During a typical 72-hour blitz, they stop hundreds of motorists for road-side inspections and, on average, 200 of them lose their plates because their vehicles are deemed a safety hazard.
But for all their efforts, such policing programs hardly put a dent in the number of clunkers on the road. The fact is a significant number of Canadian motorists tend to drive their vehicles into the ground, according to Dennis DesRosiers, one of the country's leading auto industry consultants. In a recent report on automobile longevity, DesRosiers observes that Canadians own more than two million vehicles that are at least 15 years old and nearly seven million that are more than 10 years old.
Those kind of numbers make Canada sound like Cuba, or some other less-developed country. Nothing could be further from the truth, though. DesRosiers says the manufacturers are actually producing much better vehicles today than they did just a few years ago. With proper maintenance, newer model minivans, light trucks and sport utility vehicles can last 20 or even 25 years. Passenger cars should be good for 15 to 20 years.
Most manufacturers have switched from carbon steel to galvanized steel in the bodies, and the latter is much more resistant to rust. As well, once the body has been welded together, it is usually dipped in a solution that provides a protective coating against the accumulation of moisture and hence corrosion.
The economics of living in Canada are also a factor in automobile longevity. "We're an overtaxed nation," says DesRosiers. "Consumers look for ways to keep their transportation costs down and a lot of clunkers don't cost much. People would rather spend $1,500 a year maintaining them than $500 a month on car payments."

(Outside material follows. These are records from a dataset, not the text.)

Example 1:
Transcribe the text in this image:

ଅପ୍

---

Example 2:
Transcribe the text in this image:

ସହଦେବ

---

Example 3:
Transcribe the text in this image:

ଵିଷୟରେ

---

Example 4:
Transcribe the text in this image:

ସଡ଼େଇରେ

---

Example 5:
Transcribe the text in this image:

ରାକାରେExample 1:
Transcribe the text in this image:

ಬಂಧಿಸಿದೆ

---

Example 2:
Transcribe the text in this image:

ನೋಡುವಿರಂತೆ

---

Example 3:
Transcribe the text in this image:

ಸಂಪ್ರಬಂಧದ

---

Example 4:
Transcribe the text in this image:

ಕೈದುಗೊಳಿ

The problem is that a lot of the older cars on the roads today were built prior to innovations such as galvanized steel and they start to become unreliable after seven to nine years. And many motorists do not maintain their vehicles properly.

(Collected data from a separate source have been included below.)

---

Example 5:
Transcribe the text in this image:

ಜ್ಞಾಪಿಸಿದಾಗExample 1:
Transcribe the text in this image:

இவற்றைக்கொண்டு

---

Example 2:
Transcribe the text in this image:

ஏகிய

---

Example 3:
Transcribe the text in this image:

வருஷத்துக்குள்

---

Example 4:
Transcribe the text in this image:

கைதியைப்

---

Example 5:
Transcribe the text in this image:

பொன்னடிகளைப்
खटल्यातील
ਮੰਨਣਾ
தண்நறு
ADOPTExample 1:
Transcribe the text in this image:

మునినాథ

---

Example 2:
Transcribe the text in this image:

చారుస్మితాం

Natural wear and tear leads to deterioration of parts and components and causes safety problems.
There are also environmental concerns. Older vehicles came with less effective emission controls and, once that technology starts to age, clunkers start spewing fumes.

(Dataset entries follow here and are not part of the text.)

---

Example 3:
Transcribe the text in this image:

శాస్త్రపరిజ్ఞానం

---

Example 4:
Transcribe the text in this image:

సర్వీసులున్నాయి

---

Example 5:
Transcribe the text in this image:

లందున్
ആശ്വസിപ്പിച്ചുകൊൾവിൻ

Ontario has a Drive Clean program in which motorists must have bi-annual emissions tests on their vehicles at certified outlets before they can buy new licence stickers.
DesRosiers thinks governments should be doing more. "They would be wise to try to get some of this old stuff off the road," says DesRosiers, who adds that politicians could use either the carrot or the stick.
They could offer motorists scrappage payments of $1,000 to $2,000 per vehicle (the carrot) or they could adopt more rigorous inspection programs (the stick). The manufacturers, not to mention used-car dealers, would be delighted, but the general public would probably be outraged.
Many motorists would rightly complain that they couldn't afford to buy another vehicle, new or used. Then there are the conscientious drivers who would argue that they were being penalized for the bad habits of others.
"You can always find individuals who have kept their vehicles meticulously and would be terribly upset if governments forced them to give up an old automobile," he says.
Nevertheless, Canadians are becoming more concerned about the environment and politicians have taken note. But they're not likely to pressure individual motorists to change their driving habits in order to protect the quality of the nation's air. DesRosiers says they'll lean on the car companies instead.
"They want to force the manufacturers to put expensive emissions technology in new vehicles," he points out. "Then it's the companies who are making you buy more technology and pay more for your vehicle."
Until that happens, Canadians will continue to drive their clunkers despite the safety risks and the damage done to the environment.